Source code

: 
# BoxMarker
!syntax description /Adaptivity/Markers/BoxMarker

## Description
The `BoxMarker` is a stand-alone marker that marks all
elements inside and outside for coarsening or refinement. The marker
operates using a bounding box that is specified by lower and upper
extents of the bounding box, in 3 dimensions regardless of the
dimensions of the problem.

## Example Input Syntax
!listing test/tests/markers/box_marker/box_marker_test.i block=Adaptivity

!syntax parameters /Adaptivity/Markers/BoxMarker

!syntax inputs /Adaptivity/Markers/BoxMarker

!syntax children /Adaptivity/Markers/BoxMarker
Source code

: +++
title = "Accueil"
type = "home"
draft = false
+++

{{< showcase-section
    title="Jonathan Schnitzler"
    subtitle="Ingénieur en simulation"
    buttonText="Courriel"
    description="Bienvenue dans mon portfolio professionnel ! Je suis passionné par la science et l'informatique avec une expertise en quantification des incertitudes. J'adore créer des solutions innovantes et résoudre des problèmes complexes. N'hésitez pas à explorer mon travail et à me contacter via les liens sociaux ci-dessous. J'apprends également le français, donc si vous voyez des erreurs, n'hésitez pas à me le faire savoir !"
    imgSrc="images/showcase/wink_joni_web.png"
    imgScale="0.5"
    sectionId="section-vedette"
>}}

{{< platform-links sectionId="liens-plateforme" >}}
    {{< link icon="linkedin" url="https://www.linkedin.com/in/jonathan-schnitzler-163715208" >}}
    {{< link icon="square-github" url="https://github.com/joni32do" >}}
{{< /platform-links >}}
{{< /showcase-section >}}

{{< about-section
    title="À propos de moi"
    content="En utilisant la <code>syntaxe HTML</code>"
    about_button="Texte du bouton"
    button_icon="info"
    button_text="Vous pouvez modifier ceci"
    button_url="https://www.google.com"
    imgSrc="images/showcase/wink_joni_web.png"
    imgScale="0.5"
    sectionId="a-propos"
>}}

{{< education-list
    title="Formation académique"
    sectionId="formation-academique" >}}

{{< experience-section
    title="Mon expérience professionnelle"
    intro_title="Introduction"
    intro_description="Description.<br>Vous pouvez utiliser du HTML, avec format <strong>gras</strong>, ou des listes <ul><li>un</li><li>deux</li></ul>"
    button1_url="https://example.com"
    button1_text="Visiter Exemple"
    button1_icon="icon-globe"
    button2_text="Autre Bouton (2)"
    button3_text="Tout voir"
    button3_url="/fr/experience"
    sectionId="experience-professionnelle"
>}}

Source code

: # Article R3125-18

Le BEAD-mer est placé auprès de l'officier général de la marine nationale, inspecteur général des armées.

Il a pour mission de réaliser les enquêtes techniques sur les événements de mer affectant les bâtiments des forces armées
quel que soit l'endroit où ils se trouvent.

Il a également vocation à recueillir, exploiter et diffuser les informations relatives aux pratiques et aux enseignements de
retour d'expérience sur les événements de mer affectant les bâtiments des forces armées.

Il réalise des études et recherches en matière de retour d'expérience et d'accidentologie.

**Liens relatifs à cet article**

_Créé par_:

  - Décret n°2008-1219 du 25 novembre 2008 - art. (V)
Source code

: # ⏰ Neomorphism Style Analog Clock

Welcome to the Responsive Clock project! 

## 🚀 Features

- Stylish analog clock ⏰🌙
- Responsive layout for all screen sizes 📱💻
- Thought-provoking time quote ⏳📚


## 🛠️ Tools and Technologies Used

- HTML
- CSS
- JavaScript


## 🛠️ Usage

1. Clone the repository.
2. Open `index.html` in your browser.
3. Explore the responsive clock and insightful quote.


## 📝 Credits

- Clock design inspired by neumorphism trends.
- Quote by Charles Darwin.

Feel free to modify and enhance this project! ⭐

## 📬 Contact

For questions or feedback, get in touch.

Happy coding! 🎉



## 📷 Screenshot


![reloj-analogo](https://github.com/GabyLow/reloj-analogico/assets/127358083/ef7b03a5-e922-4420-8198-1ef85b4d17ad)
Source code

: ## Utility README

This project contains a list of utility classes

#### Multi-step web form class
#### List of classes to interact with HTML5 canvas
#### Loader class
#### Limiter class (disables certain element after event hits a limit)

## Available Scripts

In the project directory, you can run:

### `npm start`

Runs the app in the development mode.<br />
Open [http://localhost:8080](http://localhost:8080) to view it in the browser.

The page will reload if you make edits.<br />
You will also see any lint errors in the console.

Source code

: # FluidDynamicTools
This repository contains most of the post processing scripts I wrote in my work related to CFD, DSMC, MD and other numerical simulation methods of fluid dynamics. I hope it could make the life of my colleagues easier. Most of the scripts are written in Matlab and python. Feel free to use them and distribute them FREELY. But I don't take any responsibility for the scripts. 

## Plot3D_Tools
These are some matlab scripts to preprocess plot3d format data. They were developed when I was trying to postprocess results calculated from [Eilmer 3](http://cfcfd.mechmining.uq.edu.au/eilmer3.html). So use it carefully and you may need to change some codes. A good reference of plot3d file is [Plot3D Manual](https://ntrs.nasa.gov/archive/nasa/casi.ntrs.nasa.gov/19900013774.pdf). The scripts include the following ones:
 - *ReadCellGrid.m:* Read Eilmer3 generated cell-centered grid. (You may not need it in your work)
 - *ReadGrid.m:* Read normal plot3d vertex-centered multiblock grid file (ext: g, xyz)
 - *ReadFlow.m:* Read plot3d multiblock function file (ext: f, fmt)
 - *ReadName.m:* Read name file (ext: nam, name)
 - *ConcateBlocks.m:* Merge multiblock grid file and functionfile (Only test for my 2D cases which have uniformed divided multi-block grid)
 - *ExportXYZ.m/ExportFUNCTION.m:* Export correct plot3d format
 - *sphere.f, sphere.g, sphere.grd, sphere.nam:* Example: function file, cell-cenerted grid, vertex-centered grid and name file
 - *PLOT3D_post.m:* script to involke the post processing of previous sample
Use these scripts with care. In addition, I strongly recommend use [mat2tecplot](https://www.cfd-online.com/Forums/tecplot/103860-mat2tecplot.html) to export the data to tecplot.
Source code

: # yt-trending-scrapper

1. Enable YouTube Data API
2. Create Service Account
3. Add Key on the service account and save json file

━━━━━━━━━━

## [Exercise requirements]
If a line in the entries above contains the word "multiblock", copy it.

## [Written answer]
 - *ReadGrid.m:* Read normal plot3d vertex-centered multiblock grid file (ext: g, xyz)
 - *ReadFlow.m:* Read plot3d multiblock function file (ext: f, fmt)
 - *ConcateBlocks.m:* Merge multiblock grid file and functionfile (Only test for my 2D cases which have uniformed divided multi-block grid)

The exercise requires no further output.